#### Your task
Every single record needs to be restated word for word.

#### Data listing
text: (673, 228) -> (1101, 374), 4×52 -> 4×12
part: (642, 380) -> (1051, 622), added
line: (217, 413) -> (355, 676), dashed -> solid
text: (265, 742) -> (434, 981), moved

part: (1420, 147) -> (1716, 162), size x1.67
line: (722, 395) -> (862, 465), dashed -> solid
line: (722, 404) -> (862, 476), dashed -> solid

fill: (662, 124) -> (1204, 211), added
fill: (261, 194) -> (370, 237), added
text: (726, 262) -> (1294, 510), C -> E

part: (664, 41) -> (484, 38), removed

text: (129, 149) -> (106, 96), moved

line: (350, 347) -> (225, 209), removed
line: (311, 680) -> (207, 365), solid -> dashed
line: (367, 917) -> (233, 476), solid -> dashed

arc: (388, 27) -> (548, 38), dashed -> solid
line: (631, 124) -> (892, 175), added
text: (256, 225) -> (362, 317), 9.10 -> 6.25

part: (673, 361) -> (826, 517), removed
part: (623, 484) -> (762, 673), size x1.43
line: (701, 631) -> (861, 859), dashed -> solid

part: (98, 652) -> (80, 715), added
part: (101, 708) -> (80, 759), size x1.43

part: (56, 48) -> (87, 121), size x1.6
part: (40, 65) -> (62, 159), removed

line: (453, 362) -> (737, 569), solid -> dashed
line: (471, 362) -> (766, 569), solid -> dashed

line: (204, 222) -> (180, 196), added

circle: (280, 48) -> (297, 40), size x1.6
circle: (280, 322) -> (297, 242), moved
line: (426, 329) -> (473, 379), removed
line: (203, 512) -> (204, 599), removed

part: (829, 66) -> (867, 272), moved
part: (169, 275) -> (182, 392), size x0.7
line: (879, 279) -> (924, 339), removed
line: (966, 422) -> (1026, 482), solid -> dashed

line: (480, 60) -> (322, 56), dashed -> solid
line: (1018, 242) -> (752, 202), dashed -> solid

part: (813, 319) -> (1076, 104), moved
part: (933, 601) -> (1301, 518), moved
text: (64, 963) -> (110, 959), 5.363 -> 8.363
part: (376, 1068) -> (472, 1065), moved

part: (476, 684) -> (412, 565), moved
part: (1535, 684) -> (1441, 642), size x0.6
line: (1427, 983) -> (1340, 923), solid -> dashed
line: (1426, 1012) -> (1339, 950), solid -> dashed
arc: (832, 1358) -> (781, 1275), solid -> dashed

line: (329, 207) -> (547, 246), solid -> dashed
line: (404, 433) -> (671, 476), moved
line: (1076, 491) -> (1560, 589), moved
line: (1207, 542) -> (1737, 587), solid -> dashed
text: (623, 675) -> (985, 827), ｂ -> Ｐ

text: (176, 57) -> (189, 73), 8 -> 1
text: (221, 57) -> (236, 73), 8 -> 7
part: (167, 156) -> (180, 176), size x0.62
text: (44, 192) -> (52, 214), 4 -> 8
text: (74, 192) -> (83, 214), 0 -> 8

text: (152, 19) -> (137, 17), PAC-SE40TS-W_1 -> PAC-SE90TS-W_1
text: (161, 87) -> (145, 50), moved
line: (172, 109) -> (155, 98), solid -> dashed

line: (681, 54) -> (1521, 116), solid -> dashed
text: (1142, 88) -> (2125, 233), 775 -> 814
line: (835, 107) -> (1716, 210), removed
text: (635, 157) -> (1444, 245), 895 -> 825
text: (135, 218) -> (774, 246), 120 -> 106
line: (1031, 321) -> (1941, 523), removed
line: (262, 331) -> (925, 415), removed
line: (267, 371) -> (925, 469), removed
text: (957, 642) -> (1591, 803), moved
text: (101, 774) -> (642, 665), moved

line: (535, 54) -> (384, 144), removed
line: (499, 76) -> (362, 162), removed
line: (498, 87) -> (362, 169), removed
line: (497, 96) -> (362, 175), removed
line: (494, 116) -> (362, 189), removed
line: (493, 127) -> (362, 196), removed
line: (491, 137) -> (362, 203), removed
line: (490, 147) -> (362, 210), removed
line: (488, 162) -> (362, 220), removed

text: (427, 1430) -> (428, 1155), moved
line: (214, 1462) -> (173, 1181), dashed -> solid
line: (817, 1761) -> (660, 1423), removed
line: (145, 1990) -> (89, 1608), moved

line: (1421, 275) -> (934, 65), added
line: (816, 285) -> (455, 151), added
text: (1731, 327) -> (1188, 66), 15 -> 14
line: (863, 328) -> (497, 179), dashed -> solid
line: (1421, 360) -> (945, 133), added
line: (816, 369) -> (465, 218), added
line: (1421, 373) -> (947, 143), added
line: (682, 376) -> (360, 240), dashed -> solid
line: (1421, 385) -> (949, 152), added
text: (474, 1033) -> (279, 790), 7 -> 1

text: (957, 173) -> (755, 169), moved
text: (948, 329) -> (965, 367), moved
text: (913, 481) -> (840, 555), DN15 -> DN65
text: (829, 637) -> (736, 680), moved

#### Task response
text: (673, 228) -> (1101, 374), 4×52 -> 4×12
part: (642, 380) -> (1051, 622), added
line: (217, 413) -> (355, 676), dashed -> solid
text: (265, 742) -> (434, 981), moved

part: (1420, 147) -> (1716, 162), size x1.67
line: (722, 395) -> (862, 465), dashed -> solid
line: (722, 404) -> (862, 476), dashed -> solid

fill: (662, 124) -> (1204, 211), added
fill: (261, 194) -> (370, 237), added
text: (726, 262) -> (1294, 510), C -> E

part: (664, 41) -> (484, 38), removed

text: (129, 149) -> (106, 96), moved

line: (350, 347) -> (225, 209), removed
line: (311, 680) -> (207, 365), solid -> dashed
line: (367, 917) -> (233, 476), solid -> dashed

arc: (388, 27) -> (548, 38), dashed -> solid
line: (631, 124) -> (892, 175), added
text: (256, 225) -> (362, 317), 9.10 -> 6.25

part: (673, 361) -> (826, 517), removed
part: (623, 484) -> (762, 673), size x1.43
line: (701, 631) -> (861, 859), dashed -> solid

part: (98, 652) -> (80, 715), added
part: (101, 708) -> (80, 759), size x1.43

part: (56, 48) -> (87, 121), size x1.6
part: (40, 65) -> (62, 159), removed

line: (453, 362) -> (737, 569), solid -> dashed
line: (471, 362) -> (766, 569), solid -> dashed

line: (204, 222) -> (180, 196), added

circle: (280, 48) -> (297, 40), size x1.6
circle: (280, 322) -> (297, 242), moved
line: (426, 329) -> (473, 379), removed
line: (203, 512) -> (204, 599), removed

part: (829, 66) -> (867, 272), moved
part: (169, 275) -> (182, 392), size x0.7
line: (879, 279) -> (924, 339), removed
line: (966, 422) -> (1026, 482), solid -> dashed

line: (480, 60) -> (322, 56), dashed -> solid
line: (1018, 242) -> (752, 202), dashed -> solid

part: (813, 319) -> (1076, 104), moved
part: (933, 601) -> (1301, 518), moved
text: (64, 963) -> (110, 959), 5.363 -> 8.363
part: (376, 1068) -> (472, 1065), moved

part: (476, 684) -> (412, 565), moved
part: (1535, 684) -> (1441, 642), size x0.6
line: (1427, 983) -> (1340, 923), solid -> dashed
line: (1426, 1012) -> (1339, 950), solid -> dashed
arc: (832, 1358) -> (781, 1275), solid -> dashed

line: (329, 207) -> (547, 246), solid -> dashed
line: (404, 433) -> (671, 476), moved
line: (1076, 491) -> (1560, 589), moved
line: (1207, 542) -> (1737, 587), solid -> dashed
text: (623, 675) -> (985, 827), ｂ -> Ｐ

text: (176, 57) -> (189, 73), 8 -> 1
text: (221, 57) -> (236, 73), 8 -> 7
part: (167, 156) -> (180, 176), size x0.62
text: (44, 192) -> (52, 214), 4 -> 8
text: (74, 192) -> (83, 214), 0 -> 8

text: (152, 19) -> (137, 17), PAC-SE40TS-W_1 -> PAC-SE90TS-W_1
text: (161, 87) -> (145, 50), moved
line: (172, 109) -> (155, 98), solid -> dashed

line: (681, 54) -> (1521, 116), solid -> dashed
text: (1142, 88) -> (2125, 233), 775 -> 814
line: (835, 107) -> (1716, 210), removed
text: (635, 157) -> (1444, 245), 895 -> 825
text: (135, 218) -> (774, 246), 120 -> 106
line: (1031, 321) -> (1941, 523), removed
line: (262, 331) -> (925, 415), removed
line: (267, 371) -> (925, 469), removed
text: (957, 642) -> (1591, 803), moved
text: (101, 774) -> (642, 665), moved

line: (535, 54) -> (384, 144), removed
line: (499, 76) -> (362, 162), removed
line: (498, 87) -> (362, 169), removed
line: (497, 96) -> (362, 175), removed
line: (494, 116) -> (362, 189), removed
line: (493, 127) -> (362, 196), removed
line: (491, 137) -> (362, 203), removed
line: (490, 147) -> (362, 210), removed
line: (488, 162) -> (362, 220), removed

text: (427, 1430) -> (428, 1155), moved
line: (214, 1462) -> (173, 1181), dashed -> solid
line: (817, 1761) -> (660, 1423), removed
line: (145, 1990) -> (89, 1608), moved

line: (1421, 275) -> (934, 65), added
line: (816, 285) -> (455, 151), added
text: (1731, 327) -> (1188, 66), 15 -> 14
line: (863, 328) -> (497, 179), dashed -> solid
line: (1421, 360) -> (945, 133), added
line: (816, 369) -> (465, 218), added
line: (1421, 373) -> (947, 143), added
line: (682, 376) -> (360, 240), dashed -> solid
line: (1421, 385) -> (949, 152), added
text: (474, 1033) -> (279, 790), 7 -> 1

text: (957, 173) -> (755, 169), moved
text: (948, 329) -> (965, 367), moved
text: (913, 481) -> (840, 555), DN15 -> DN65
text: (829, 637) -> (736, 680), moved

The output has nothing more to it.